In der Grundgliederung des Buchs beginnen die Autoren mit Theorie und Grundlagen, dies umfasst 14 Kapitel, beginnend mit der faszinierenden Ideengeschichte des Themas und der verschiedenen Kontexte, dann folgen psychodynamische Modelle, entwicklungspsychologische Perspektiven, die Bindungstheorie bis hin zur Neurobiologie (diese wird aber nur grob umrissen), psychoanalytische und kognitionspsychologische Perspektiven. Es fällt auf, dass die Autoren sich sehr stark an den Diagnoseklassifikationssystemen orientieren, vorwiegend am DSM-5. Der neurobiologische Teil beginnt rasch mit der Störung. Hier wäre es schön gewesen, aktuelle und zum Teil extrem faszinierende Grundlagenergebnisse oder grundlegende Überlegungen zum Thema Bewusstsein (z. B. Koch und Crick) zu erwähnen. Das Kapitel zur Abgrenzung epileptischer Anfälle ist etwas kurz geraten, hier wäre gerade die neurologische Perspektive interessant.

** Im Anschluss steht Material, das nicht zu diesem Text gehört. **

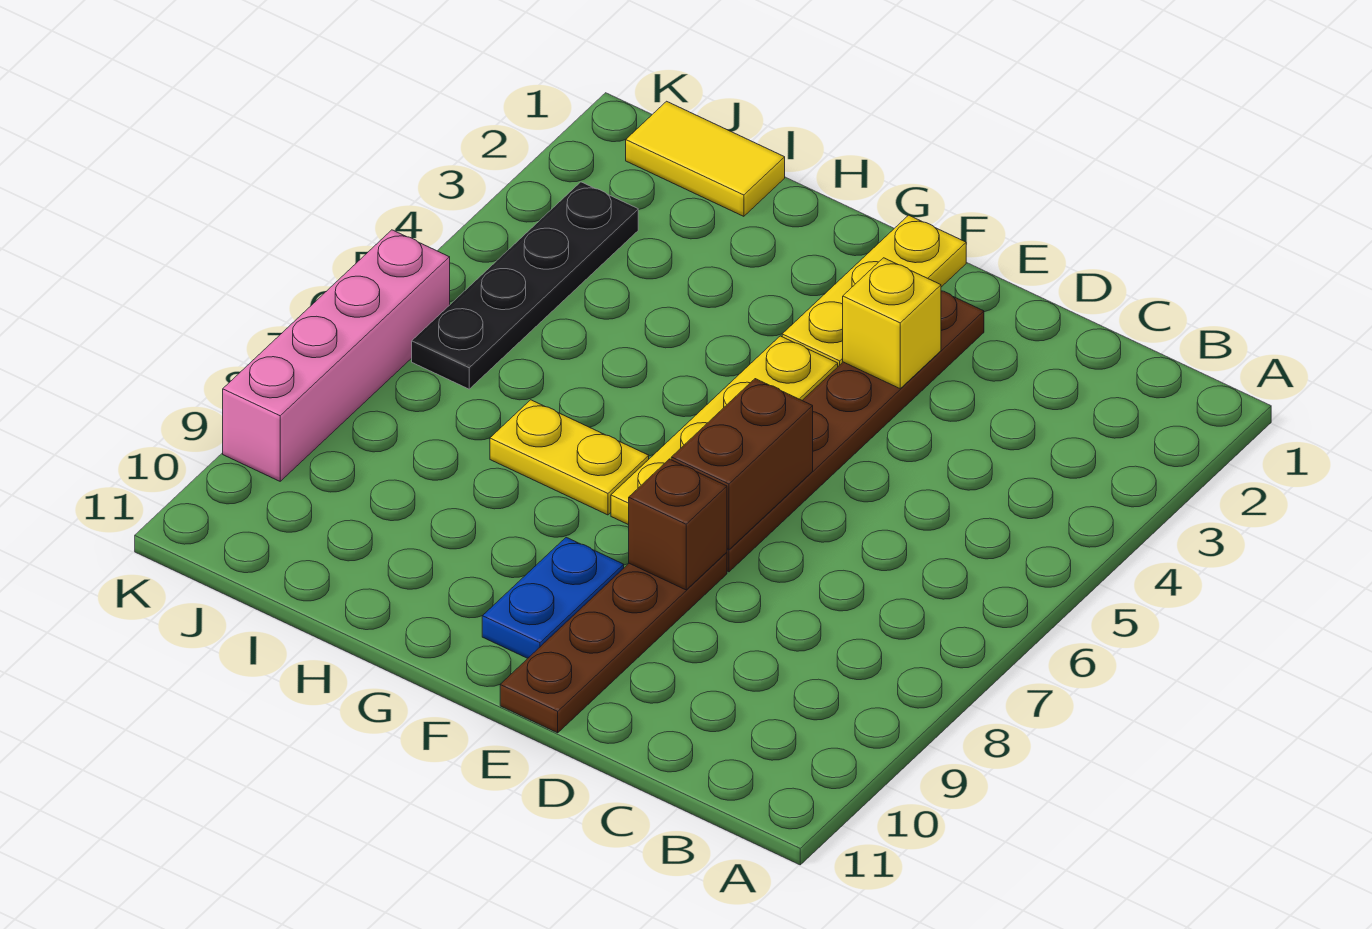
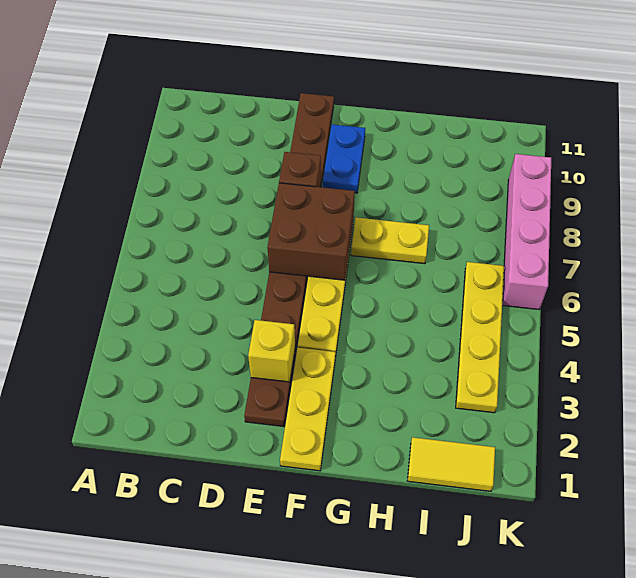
brown 1x2 brick [671,379,813,550] -> brown 2x2 brick [267,183,355,280]
black 1x4 plate [412,182,638,389] -> yellow 1x4 plate [456,262,504,413]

Der Hauptteil zur Klinik umfasst weitere 16 Kapitel: von der Klassifikation, Testverfahren hinüber zu den verschiedenen Erscheinungsformen, atypischen Präsentationen und Dissoziation bei verschiedenen psychischen Erkrankungen, vor allem natürlich Posttraumatische Belastungsstörung, Borderlinestörungen und Psychosen. Im therapeutischen Teil werden die Akutbehandlung, die Verhaltenstherapie, der psychodynamische Ansatz, Körperpsychotherapie, EDR und Pharmakotherapie besprochen.

Als didaktisch auflockernde Elemente kommen neben dem Einsatz von einigen Abbildungen und Tabellen des Weiteren Definitionen, Gliederungspunkte und Fallbeispiele zum Einsatz. Textboxen werden nicht durchgängig eingesetzt. Schön wären auch prägnante Zusammenfassungen oder ein abschließendes, einheitliches Fazit am Ende der Kapitel.

Insgesamt sind Eckhart-Henn und Spitzer aber eine deutlich verbesserte Ausgabe zu einem günstigen Preis gelungen. Insbesondere die hochkarätigen, zahlreichen Co-Autoren werten das Buch enorm auf. Das Buch hat das Potenzial, für die Psychotherapie zum deutschsprachigen Standardwerk zu diesem wichtigen Thema zu werden. Alternativen zum vorliegenden Werk gibt es im deutschsprachigen Raum schlicht und ergreifend nicht. Einzig das schon etwas ältere Buch „Veränderte Bewusstseinszustände: Grundlagen – Techniken – Phänomenologie“ von D. Vaitl von 2012 aus dem gleichen Verlag ist zu erwähnen; dieses Buch hat seinen Ausgangspunkt jedoch mehr auf den neurologischen Grundlagen.

Für das Gros der Patienten, deren Bewusstseinsstörung psychodynamisch erklärt werden kann oder die Psychotherapie zur Lösung ihrer Probleme suchen, bietet das Buch von Eckhardt-Henn und Spitzer sicher die beste verfügbare Fachliteratur.